Task description: Return every line listed under the pictures in all the rows below, copied verbatim. Leave the pictures themselves out of your answer.
_ _ _
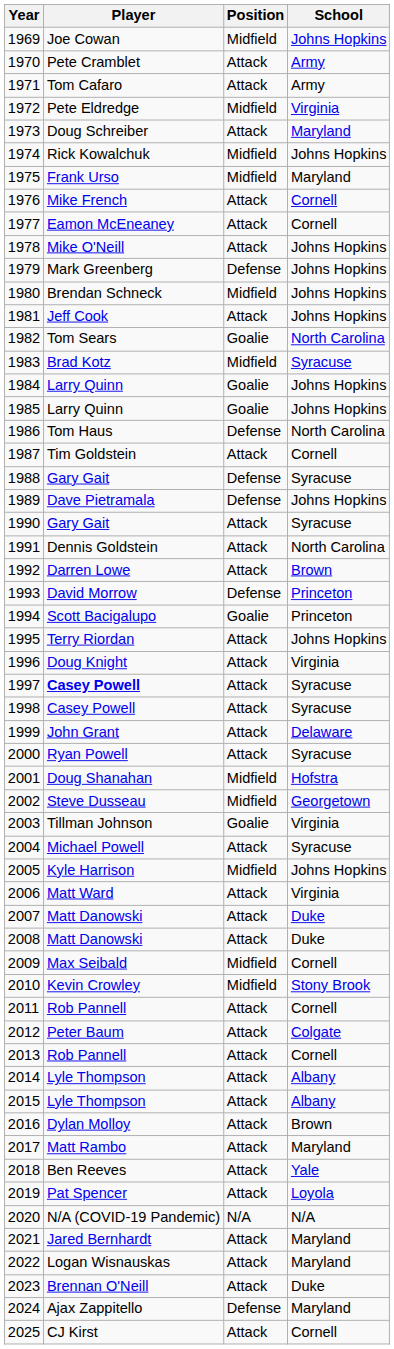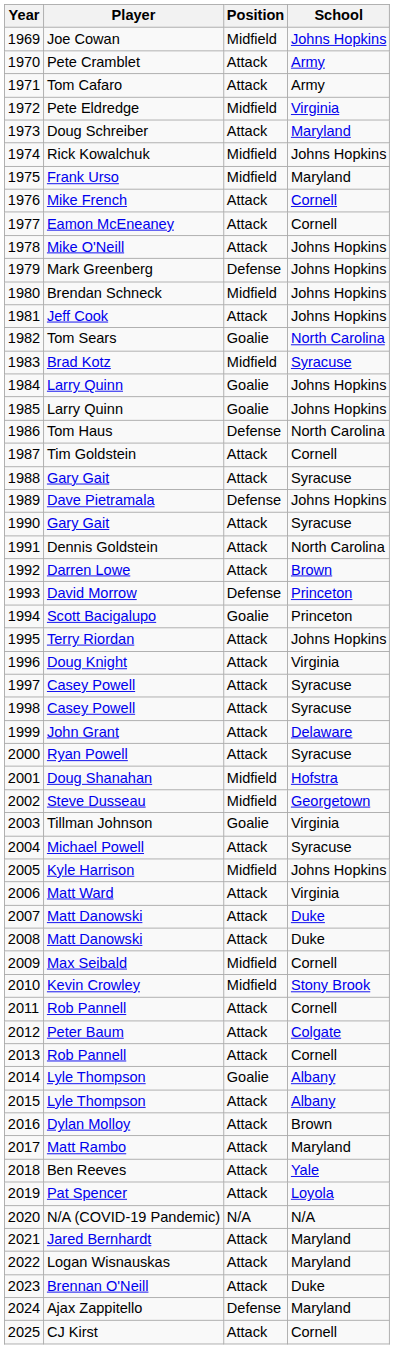1988 | Position: Defense -> Attack
1997 | Player: bold -> normal
2014 | Position: Attack -> Goalie
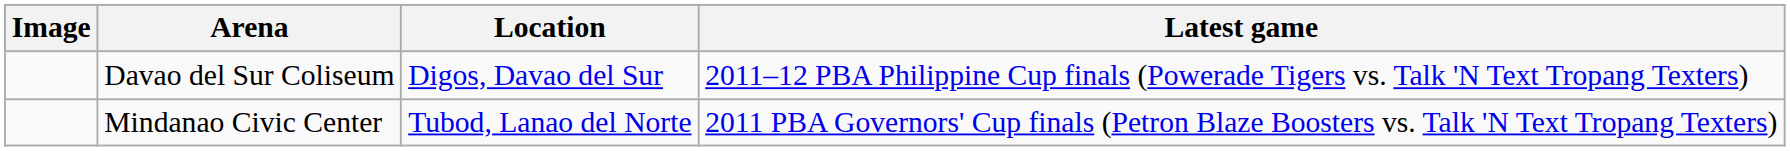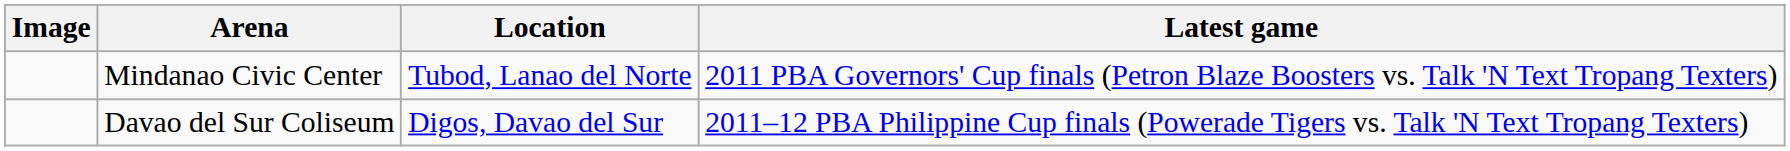rows swapped: Davao del Sur Coliseum <-> Mindanao Civic Center
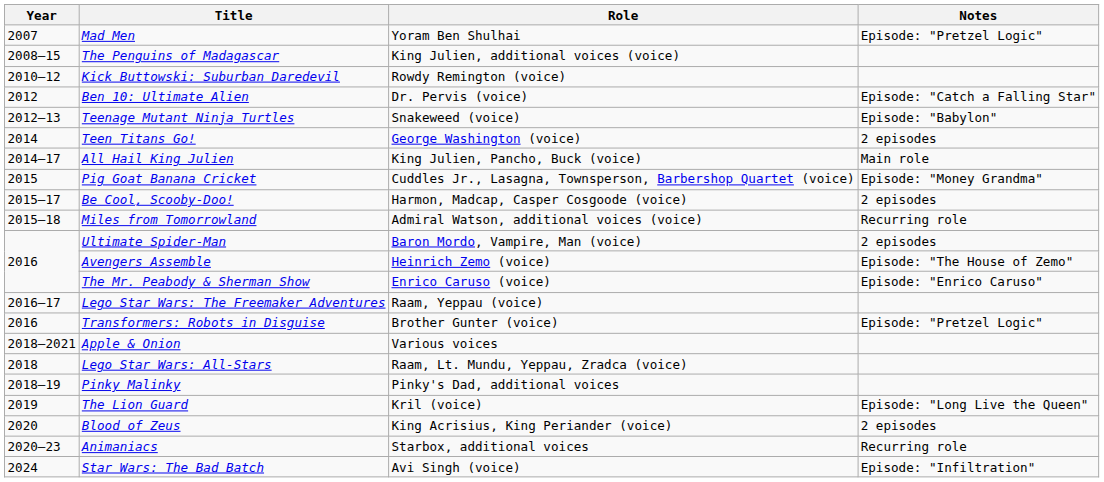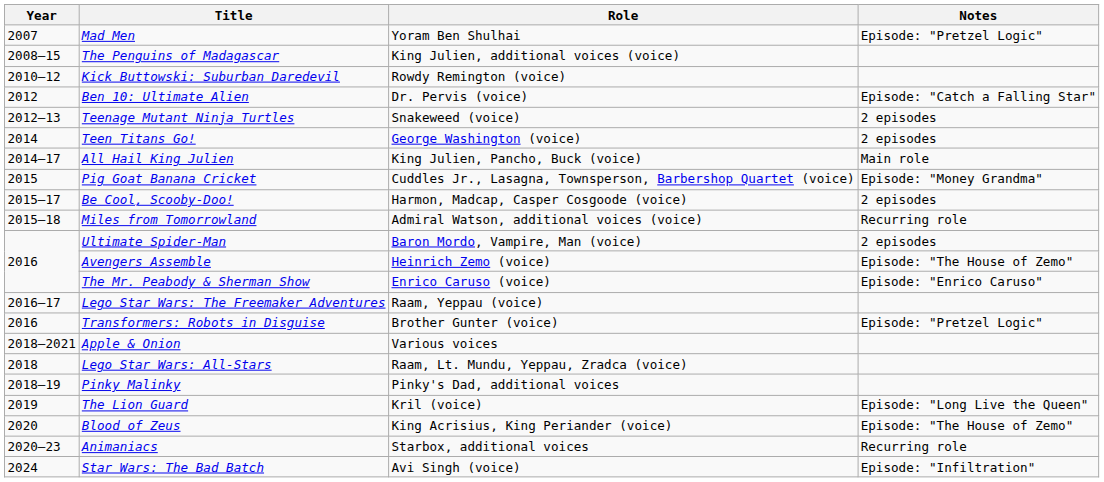Teenage Mutant Ninja Turtles | Notes: Episode: "Babylon" -> 2 episodes
Blood of Zeus | Notes: 2 episodes -> Episode: "The House of Zemo"
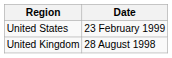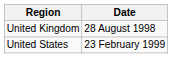rows swapped: United Kingdom <-> United States
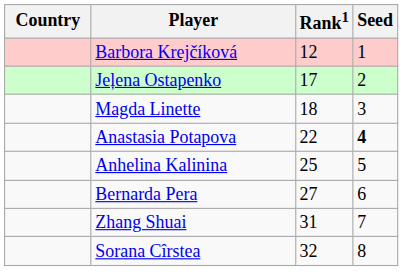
_ _ _
Task response:
1988 | Position: Defense -> Attack
1997 | Player: bold -> normal
2014 | Position: Attack -> Goalie
rows swapped: Davao del Sur Coliseum <-> Mindanao Civic Center
Teenage Mutant Ninja Turtles | Notes: Episode: "Babylon" -> 2 episodes
Blood of Zeus | Notes: 2 episodes -> Episode: "The House of Zemo"
rows swapped: United Kingdom <-> United States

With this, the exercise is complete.